[Information provided Boundary: Start]
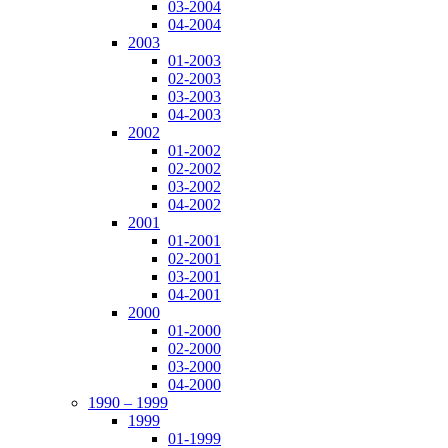
03-2004
04-2004
2003
01-2003
02-2003
03-2003
04-2003
2002
01-2002
02-2002
03-2002
04-2002
2001
01-2001
02-2001
03-2001
04-2001
2000
01-2000
02-2000
03-2000
04-2000
1990 – 1999
1999
01-1999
[Information provided Boundary: End]
- _Task brief_
Every entry is to be reproduced word for word, and no image is carried over.

- _Exercise output_
03-2004
04-2004
2003
01-2003
02-2003
03-2003
04-2003
2002
01-2002
02-2002
03-2002
04-2002
2001
01-2001
02-2001
03-2001
04-2001
2000
01-2000
02-2000
03-2000
04-2000
1990 – 1999
1999
01-1999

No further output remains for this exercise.